Guerre en Ukraine : parce qu'il n'y a "pas d'avenir sans passé", des Ukrainiens prennent des cours pour mieux comprendre leur histoire "et pas le récit russe"
La classe a lieu au sous-sol du musée. C'est devenu très banal, alerte aérienne oblige. Une douzaine d’étudiants assistent au cours ce jour-là, essentiellement des femmes, dont Natalya. Cette quinquagénaire est déterminée à se débarrasser d’une vision soviétique de l’histoire. "C’est en Ukraine que nous vivons. Donc c’est l’histoire d’Ukraine qui nous intéresse et non pas le 'récit russe' !"

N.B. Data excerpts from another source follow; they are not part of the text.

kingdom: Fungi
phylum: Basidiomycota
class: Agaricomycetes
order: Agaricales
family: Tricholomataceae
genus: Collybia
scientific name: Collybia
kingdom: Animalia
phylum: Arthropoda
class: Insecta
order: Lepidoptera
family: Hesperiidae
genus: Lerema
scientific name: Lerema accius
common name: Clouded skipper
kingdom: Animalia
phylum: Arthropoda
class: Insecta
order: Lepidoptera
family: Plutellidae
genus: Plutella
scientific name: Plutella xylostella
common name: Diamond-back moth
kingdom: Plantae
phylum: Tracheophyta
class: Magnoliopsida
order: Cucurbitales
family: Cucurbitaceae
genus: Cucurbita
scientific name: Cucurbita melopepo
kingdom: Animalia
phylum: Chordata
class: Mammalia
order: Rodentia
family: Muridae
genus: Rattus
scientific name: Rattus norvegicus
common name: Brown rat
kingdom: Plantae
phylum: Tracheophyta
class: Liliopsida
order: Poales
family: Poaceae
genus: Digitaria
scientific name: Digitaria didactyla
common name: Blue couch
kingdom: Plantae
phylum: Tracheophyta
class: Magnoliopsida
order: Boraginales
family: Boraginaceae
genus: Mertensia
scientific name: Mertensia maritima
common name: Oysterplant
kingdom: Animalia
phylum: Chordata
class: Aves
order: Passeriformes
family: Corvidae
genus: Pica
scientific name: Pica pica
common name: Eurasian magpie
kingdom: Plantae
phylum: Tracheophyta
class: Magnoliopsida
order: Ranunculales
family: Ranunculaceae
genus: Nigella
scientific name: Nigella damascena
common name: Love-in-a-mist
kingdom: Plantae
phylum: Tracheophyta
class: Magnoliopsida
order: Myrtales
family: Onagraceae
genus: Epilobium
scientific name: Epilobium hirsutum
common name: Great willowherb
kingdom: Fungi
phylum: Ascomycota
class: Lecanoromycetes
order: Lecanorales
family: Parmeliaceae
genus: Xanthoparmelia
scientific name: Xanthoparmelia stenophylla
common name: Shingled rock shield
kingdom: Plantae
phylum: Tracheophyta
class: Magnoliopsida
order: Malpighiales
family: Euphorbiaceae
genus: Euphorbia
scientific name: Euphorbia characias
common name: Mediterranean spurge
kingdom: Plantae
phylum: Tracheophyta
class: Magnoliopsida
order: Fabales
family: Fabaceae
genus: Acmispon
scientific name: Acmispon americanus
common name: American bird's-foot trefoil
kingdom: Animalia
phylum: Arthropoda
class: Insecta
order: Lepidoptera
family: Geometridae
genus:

Iryna, la professeure, raconte que l’intérêt pour son cours a commencé dès 2014. À ce moment-là, dit-elle, beaucoup de gens ont voulu comprendre ce qui s’était passé dans le Donbass, quelle était l’histoire de la Crimée. Puis l’invasion russe en février 2022 a relancé les inscriptions. "Les gens ont eu, à nouveau, beaucoup de questions : 'Qui sommes-nous ? D’où vient-on, nous, les Ukrainiens ?' Ce concept russe de 'fraternité' entre nos deux peuples, 'ça date de quand ? Est-ce qu’on est vraiment frères ?'", détaille-t-elle. "Ce sont vraiment des sujets actuels."
Car les programmes scolaires n’ont pas toujours su fournir de réponses aux Ukrainiens, note Tetiana, l’une des élèves. "J’ai 34 ans, j’ai appris l’histoire à l’école, mais maintenant je comprends que je ne connais pas beaucoup de choses, je suis perdue maintenant. Les Russes disent qu’on a la même culture, qu'on parle la même langue, mais ce n'est pas la même langue, ce n'est pas la fraternité. Ils nous disent que nous sommes des peuples frères mais ce n'est pas vrai".
Les faits historiques "étaient systématiquement tournés en faveur des Russes"
Andryi, qui est anesthésiste, explique que l’enseignement soviétique, à son époque, a toujours "déformé l’histoire". Alors il est grand temps de décortiquer les relations entre Kiev et Moscou, ajoute Lylia. "J’ai enfin compris que notre affrontement avec la Russie remontait à la Rus' de Kiev, au Moyen-âge. Donc ça permet vraiment de mieux saisir les liens de cause à effet entre les évènements", explique la jeune femme de 26 ans avant d'ajouter : "Il n’y a pas d’avenir sans passé." Tetiana abonde : "Sans nos racines, ce n'est pas possible de construire le futur que nous voulons, pas possible d’éviter les erreurs". Un avenir sans liens avec la Russie, voilà ce que souhaitent tous ces étudiants du Musée d’histoire nationale d'Ukraine.